1988; Elsevier BV; Volume: 77; Issue: 4 Linguagem: Inglês

10.1002/jps.2600770415

1520-6017

Wayne Hoss, Paul Franklin, Shahnaz Ghodsi-Hovsepian,

Receptor Mechanisms and Signaling

Guanosine 5'-triphosphate (GTP)-binding proteins (G-proteins) have an essential role in mediating the actions of drugs on neurotransmitter receptors by coupling them to their effectors with the attendant hydrolysis of GTP. The resulting GTPase activity was characterized in rat brain with a view toward selecting conditions under which specific hormone-stimulated activity could be monitored. Kinetic analysis with washed membranes suggested the presence of two distinct GTPases, a low Km GTPase with an apparent Km value of 0.35 ± 0.04 μM and apparent Vmax of 108 pmol min–1 mg protein–1, together with a much higher Km component. Low Km (but not high Km) GTPase activity is stimulated by muscarinic and opioid agonists and inhibited by a nonhydrolyzable analogue of GTP, providing further evidence that the low Km component is a distinct enzyme. The activity of the low Km component is a linear function of protein concentration (20–100 μg/mL), time (2–10 min), and temperature (25–37 C). The specific activity of the low Km component is selectively increased by ~50% in purified synaptic membranes compared with the washed membrane preparation. Both carbamylcholine-stimulated and basal low Km GTPase activities, but not the high Km component, are inhibited by a nonhydrolyzable analogue of GTP but not by the comparable analogue of ATP, demonstrating the specificity of low Km GTPase for guanine nucleotides.
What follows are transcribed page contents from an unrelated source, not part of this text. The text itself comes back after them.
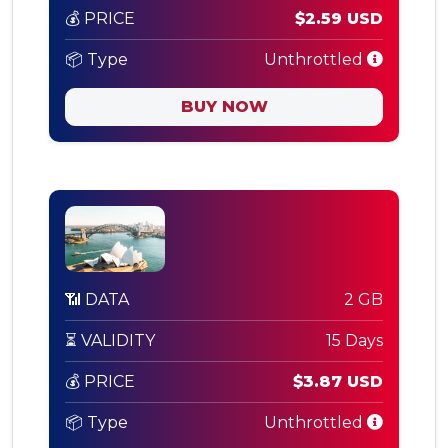
💰 PRICE
$2.59 USD
📦 Type
Unthrottled
BUY NOW
📶 DATA
2 GB
⏳ VALIDITY
15 Days
💰 PRICE
$3.87 USD
📦 Type
Unthrottled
Opioid- and muscarinic-stimulated GTPase activities are additive in brain, suggesting that the two receptor systems are associated with different domains of G-proteins. It is concluded that specific hormone-stimulated GTPase activities can be measured in brain under appropriate conditions including submicromolar GTP concentrations, the presence of a nucleotide regenerating system, and suppression of ATPases. The results indicate that hormone-stimulated low Km GTPase can serve as an independent measure of drug–receptor interactions in brain.